Au reflet de la jeune fille aux roseaux

Critique | The President’s cake de Hasan Hadi, 2025 | Quinzaine des Cinéastes

La Quinzaine des Cinéastes se définit comme « l’espace privilégié de découverte de nouveaux talents », soit une description qui caractérise plutôt bien le premier long-métrage du l’irakien Hasan Hadi, qui concourt par ailleurs pour la Caméra d’or. Il est de notoriété internationale que la Quinzaine a vu naître les plus grands cinéastes de l’Histoire du cinéma. Et il est d’ailleurs bon ton de se gargariser de la présence d’un réalisateur dont la nationalité est « rare » pour diverses raisons (souvent politiques). Assurément The President’s cake est une découverte, mais surtout, un talent est né. 

Hasan Hadi filme un moment particulier de l’histoire contemporaine de l’Irak, une époque où le dictateur Saddam Hussein était au pouvoir et où les États-Unis bombardaient le pays au point de faire des milliers victimes civiles. Double victimes. Malgré cela, un intertitre au début précise que dans un contexte où l’Irak croule sous les bombes, sa politique est condamnée par des résolutions de l’ONU. Peu importe, le dictateur souhaite célébrer son anniversaire. À l’école, Lamia est désignée pour cuisiner un gâteau pour le Président, quand bien même elle avait feint d’aller aux toilettes. Une mauvaise nouvelle ne venant jamais seule, sa grand-mère (« bibi ») ne peut plus s’occuper d’elle et l’amène dans le centre, loin des roseaux du sud pour être adoptée par une nouvelle famille. De ce point démarre la fuite de Lamia et sa recherche des ingrédients perdus, pour préparer « la meilleure invention de l’être humain ». 

The President’s cake est habité par la présence du dictateur, à qui est voué un véritable culte de la personnalité. Des affiches partout (dans la salle de classe, typiquement) et des slogans à sa gloire sont scandés par les élèves : « Avec notre âme, avec notre sang, nous nous sacrifions pour toi, Saddam ». Un culte lui est rendu dans toute sa polysémie, exerçant alors sur la population un terrifiant pouvoir de nuisance. Le réalisateur, dans une approche naturaliste, reconstitue les années 1990, et recrée la plupart des lieux du film. Cette forte sensation de réel passe également par la direction d’acteur-ices non-professionnel-les, qui découvraient pour la première fois les affres du tournage. Et en épurant son montage, le cinéaste a fait le choix de ne conserver plus que la pureté des émotions. 

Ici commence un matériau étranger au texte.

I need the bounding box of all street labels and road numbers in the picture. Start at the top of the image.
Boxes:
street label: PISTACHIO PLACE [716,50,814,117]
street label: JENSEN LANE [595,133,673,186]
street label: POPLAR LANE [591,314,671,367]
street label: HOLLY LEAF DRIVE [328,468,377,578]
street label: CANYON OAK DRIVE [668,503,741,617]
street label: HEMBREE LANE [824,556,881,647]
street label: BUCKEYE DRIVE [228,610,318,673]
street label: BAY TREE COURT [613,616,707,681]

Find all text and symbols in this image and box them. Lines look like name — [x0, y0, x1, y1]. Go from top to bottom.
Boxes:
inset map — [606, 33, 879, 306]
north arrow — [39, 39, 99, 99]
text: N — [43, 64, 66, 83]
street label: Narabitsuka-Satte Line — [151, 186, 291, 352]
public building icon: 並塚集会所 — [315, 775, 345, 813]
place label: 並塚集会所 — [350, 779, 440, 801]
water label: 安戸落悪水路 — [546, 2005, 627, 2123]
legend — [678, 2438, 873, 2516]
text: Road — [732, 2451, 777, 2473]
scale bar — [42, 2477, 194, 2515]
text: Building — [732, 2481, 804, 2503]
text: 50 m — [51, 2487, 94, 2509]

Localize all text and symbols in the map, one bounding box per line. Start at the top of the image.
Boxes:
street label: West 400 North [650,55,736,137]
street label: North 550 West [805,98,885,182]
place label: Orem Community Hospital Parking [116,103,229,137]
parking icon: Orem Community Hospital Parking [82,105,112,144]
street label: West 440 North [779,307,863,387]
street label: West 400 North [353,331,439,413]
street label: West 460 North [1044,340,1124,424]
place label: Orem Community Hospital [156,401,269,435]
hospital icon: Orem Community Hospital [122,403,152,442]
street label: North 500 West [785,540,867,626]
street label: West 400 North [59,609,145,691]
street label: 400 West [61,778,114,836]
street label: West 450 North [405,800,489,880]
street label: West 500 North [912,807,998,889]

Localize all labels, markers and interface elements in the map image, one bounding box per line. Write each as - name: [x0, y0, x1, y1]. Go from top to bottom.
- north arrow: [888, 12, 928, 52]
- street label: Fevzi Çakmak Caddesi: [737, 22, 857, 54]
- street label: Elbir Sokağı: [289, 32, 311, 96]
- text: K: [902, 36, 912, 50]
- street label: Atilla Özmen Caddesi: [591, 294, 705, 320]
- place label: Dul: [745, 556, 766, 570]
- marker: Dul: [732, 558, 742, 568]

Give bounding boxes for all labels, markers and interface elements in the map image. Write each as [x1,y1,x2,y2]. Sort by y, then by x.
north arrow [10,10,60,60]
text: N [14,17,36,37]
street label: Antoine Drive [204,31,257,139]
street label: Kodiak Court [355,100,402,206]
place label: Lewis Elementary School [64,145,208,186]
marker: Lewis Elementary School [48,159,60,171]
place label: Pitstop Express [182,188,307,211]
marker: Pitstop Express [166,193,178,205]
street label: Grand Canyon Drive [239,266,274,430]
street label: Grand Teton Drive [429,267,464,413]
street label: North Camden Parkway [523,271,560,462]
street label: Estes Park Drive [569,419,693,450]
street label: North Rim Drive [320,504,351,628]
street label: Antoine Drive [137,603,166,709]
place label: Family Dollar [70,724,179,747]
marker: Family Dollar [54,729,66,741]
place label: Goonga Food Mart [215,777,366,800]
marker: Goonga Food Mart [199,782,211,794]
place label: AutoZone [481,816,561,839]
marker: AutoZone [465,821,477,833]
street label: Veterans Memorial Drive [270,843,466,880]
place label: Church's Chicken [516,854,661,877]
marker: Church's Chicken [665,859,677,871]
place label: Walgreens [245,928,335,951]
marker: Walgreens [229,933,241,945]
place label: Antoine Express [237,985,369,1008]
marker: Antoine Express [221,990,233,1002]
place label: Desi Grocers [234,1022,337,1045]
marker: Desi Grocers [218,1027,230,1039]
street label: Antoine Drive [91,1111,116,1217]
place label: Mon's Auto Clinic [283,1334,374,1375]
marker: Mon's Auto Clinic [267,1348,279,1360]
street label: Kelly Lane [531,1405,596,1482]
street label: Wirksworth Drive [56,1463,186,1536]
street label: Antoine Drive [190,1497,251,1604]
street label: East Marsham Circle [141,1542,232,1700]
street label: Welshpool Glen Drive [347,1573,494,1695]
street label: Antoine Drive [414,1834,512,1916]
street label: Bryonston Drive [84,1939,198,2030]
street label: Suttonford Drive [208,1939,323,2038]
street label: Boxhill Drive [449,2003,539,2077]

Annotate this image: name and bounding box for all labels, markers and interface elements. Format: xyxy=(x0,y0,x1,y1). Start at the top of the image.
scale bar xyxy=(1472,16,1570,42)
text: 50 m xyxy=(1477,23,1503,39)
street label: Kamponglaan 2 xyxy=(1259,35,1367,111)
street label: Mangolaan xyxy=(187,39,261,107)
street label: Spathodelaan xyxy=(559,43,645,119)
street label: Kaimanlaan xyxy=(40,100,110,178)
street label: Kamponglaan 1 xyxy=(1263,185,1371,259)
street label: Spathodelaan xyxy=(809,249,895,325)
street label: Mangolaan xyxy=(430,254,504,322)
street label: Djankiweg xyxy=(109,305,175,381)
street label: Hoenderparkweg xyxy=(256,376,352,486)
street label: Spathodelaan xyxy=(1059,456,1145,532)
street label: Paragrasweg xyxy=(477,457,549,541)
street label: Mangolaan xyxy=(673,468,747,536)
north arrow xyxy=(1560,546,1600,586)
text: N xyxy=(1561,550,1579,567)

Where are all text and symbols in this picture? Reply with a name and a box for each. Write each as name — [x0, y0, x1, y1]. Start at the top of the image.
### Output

L’arrière-plan de l’histoire établi, le film prend l’aspect d’une quête pour Lumia, accompagné de son meilleur compagnon de route, le coq Hindi, et de son jeune ami Saeed. Hindi – personnage à part entière – figure comme un levier comique et caustique pour le film : le chant du coq apparaît comme le signe de Dieu, comme s’il sauvegardait la morale religieuse. Par exemple quand le personnage vole (pour cuisiner, et non pour manger directement), elle se repent à la mosquée. Les déambulations dans les rues sont autant d’occasions de prendre le pouls d’un environnement : il y a le vendeur libidineux et la cliente enceinte prête à sacrifier son corps pour que les enfants puissent avoir du sucre, le tueur de coqs étrangement gentil, assurément pédocriminel, des flics incompétents, un acteur qui fait une blague sur Dieu et les acteurs, et une bibi qui se démène pour retrouver sa petite-fille enfuie… Le tout habillé par un fond sonore qui ne laisse place à l’interprétation : un homme bientôt marié est aveugle à cause d’une bombe états-unienne, la grand-mère en proie à un malaise ne peut être soignée à cause des sanctions de l’ONU qui entraînent la pénurie de traitements. Il faudra retrouver le calme sur une barque, voguer sur les marais la nuit, puis voir dans le reflet de l’eau, les contours d’une bibi aimée. Le gâteau est servi, bombardements intempestifs.